Los gorilas mejoran como especie pese a su endogamia

Se supone que uno de los factores que contribuyó a la extinción de nuestros primos neandertales fue la elevada endogamia dentro de sus clanes familiares. Es de suponer que los gorilas de montaña deberían haber pasado por un proceso similar desde que en los años ochenta fueron masacrados por los cazadores furtivos hasta llegar al borde mismo de la extinción. Para sorpresa de todos, el genoma de los gorilas ha actuado eliminando mutaciones perjudiciales y todo parece indicar que podrían mantenerse así, en comunidades cerradas durante todo el tiempo que fuera necesario.

Hasta ahora se pensaba que la endogamia reducía la diversidad genética de los gorilas y podía hacerlos más vulnerables a los cambios ambientales y las enfermedades endémicas. Pero el estudio muestra que de hecho la endogamia eliminó muchas variaciones genéticas perjudiciales, lo que contribuyó a la supervivencia de la especie. Los resultados se publican en la revista Science.

El objetivo del estudio ha sido evaluar el impacto en los genes de la disminución de población a largo plazo. Para ello los investigadores han secuenciado el genoma de varios ejemplares para poder comparar los genomas de las cuatro subespecies de gorila. En el trabajo han colaborado investigadores del Instituto de Biología Evolutiva, centro mixto del Consejo Superior de Investigaciones Científicas (CSIC) y la Universidad Pompeu Fabra, y del Centro Nacional de Análisis Genómico.

“En estos datos, podemos observar la deriva genética y el proceso por el cual los genomas crean mecanismos para erradicar mutaciones perjudiciales”, señala el líder del estudio, Chris Tyler-Smith, investigador del Instituto Sanger (Reino Unido). Analizando los genes de estos gorilas los investigadores han descubierto que hay menos variantes nocivas en gorilas de montaña que en las poblaciones de gorilas occidentales, que son más numerosas. Estas variantes pueden causar graves problemas de salud a menudo fatales.

“Tres años después de la primera secuenciación del genoma de referencia de gorila, seguida por la del famoso Copito de Nieve, y luego por más de 30 genomas de gorila, ahora podemos comparar los genomas de todas las poblaciones de gorilas, incluyendo el gorila de montaña, y empezar a entender sus semejanzas y diferencias, y el impacto genético de la endogamia”, añade Tomàs Marquès-Bonet, investigador del Instituto de Biología Evolutiva.

Gorilas de montaña

El número de gorilas de montaña que viven en la cordillera de Virunga, en la frontera de Ruanda, Uganda y la República Democrática del Congo, cayó a unos 253 ejemplares en 1981, como resultado de la caza y la destrucción del hábitat. Desde entonces, su número se ha reforzado hasta unos 480, gracias a los esfuerzos de conservación de varias organizaciones.

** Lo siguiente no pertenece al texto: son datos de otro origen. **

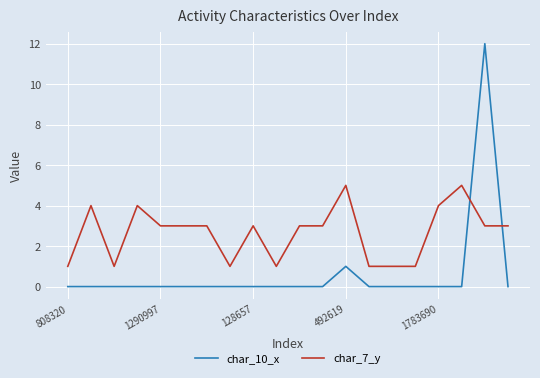

Which series has the largest total across all categories?

char_7_y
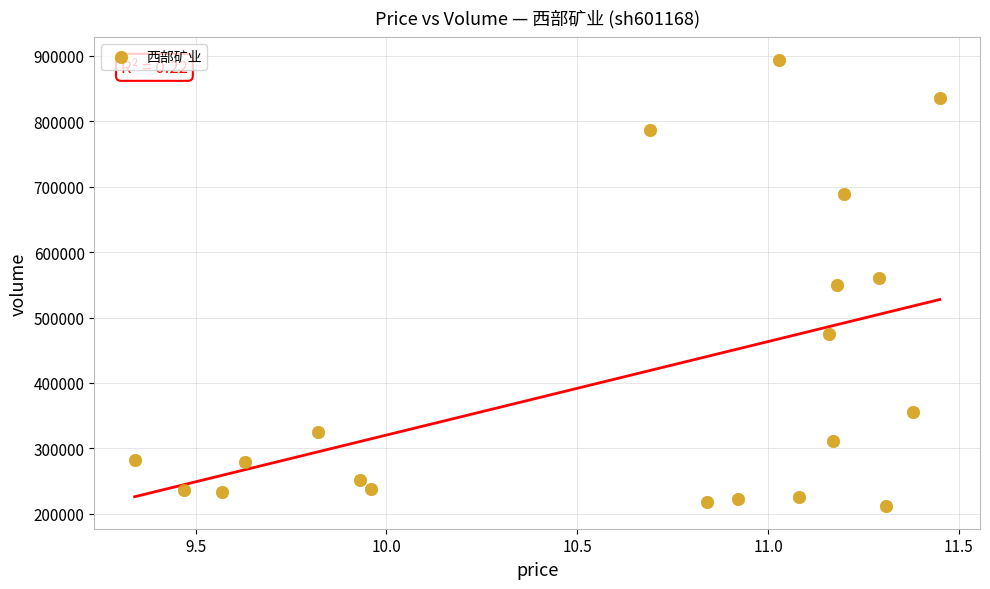

What is the range of Y values (max minus min)?

682712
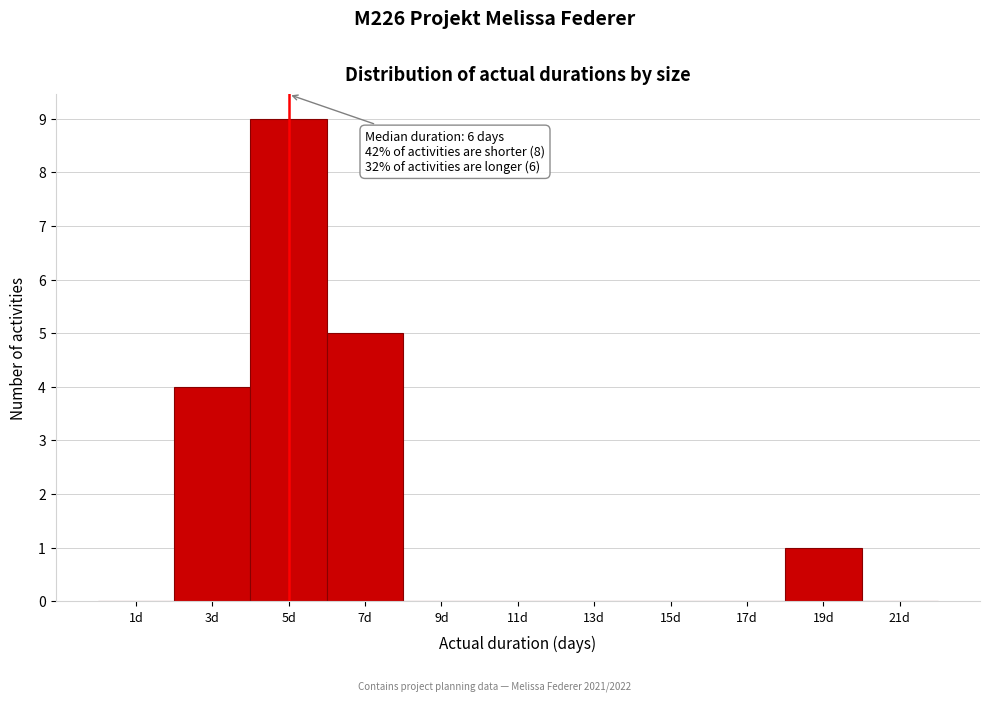

Reading right to left, what are all the values shown in this chart?

21d=0	19d=1	17d=0	15d=0	13d=0	11d=0	9d=0	7d=5	5d=9	3d=4	1d=0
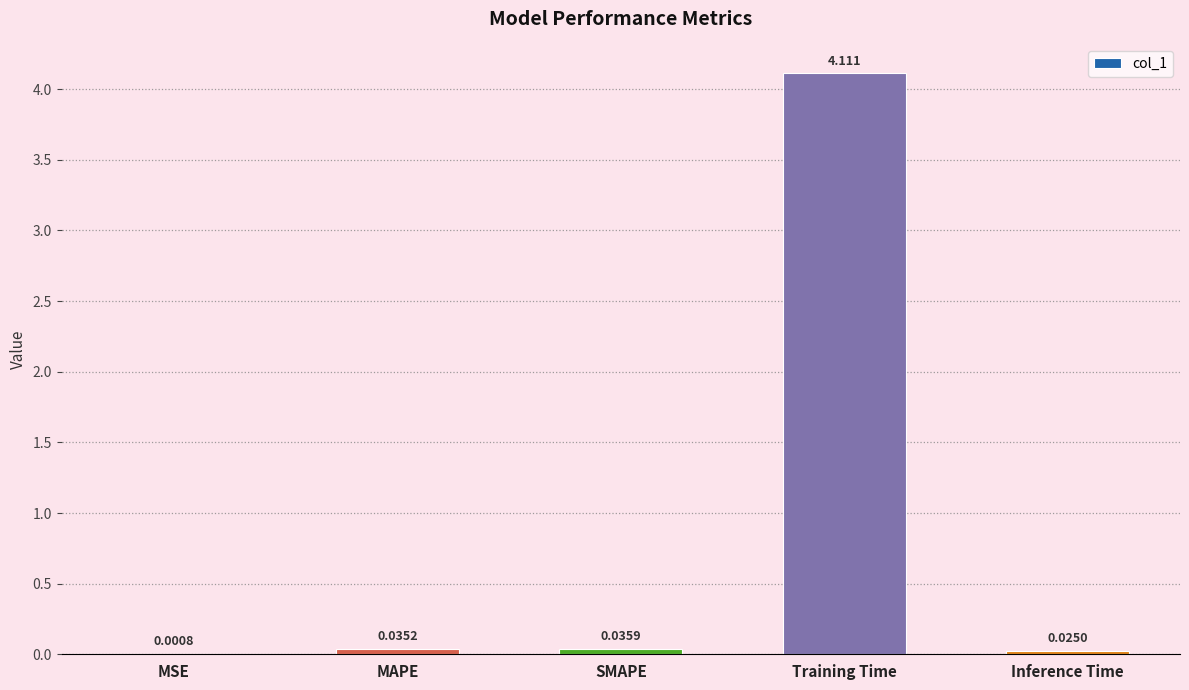

At which category does the chart reach its peak across all series?

Training Time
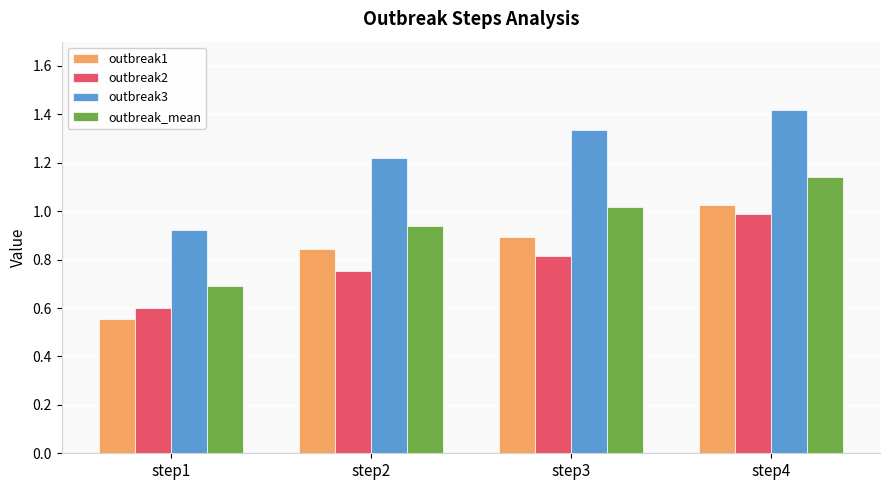

At which category is the sum across all series the highest?

step4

“Nos preocupaba que el drástico descenso en la década de 1980 sería catastrófico para los gorilas de montaña a largo plazo, pero nuestros análisis genéticos sugieren que los gorilas han hecho frente a los pequeños tamaños de población durante miles de años, mucho más de lo que se pensaba”, señala Javier Prado-Martínez, del Instituto de Biología Evolutiva.

“Aunque niveles comparables de endogamia parece que contribuyeron a la extinción de nuestros parientes los neandertales, los gorilas de montaña pueden ser más resistentes. No hay ninguna razón para que no puedan sobrevivir en estas condiciones durante miles de años”, añade Prado-Martínez.

Los datos genómicos recopilados pueden ayudar a la conservación de la especie. Con el mapa de las diferencias genéticas será posible identificar los orígenes de los gorilas que han sido capturados o cazados ilegalmente. Esto permitirá que más gorilas sean devueltos a su hábitat y denunciar a quienes los cazan ilegalmente.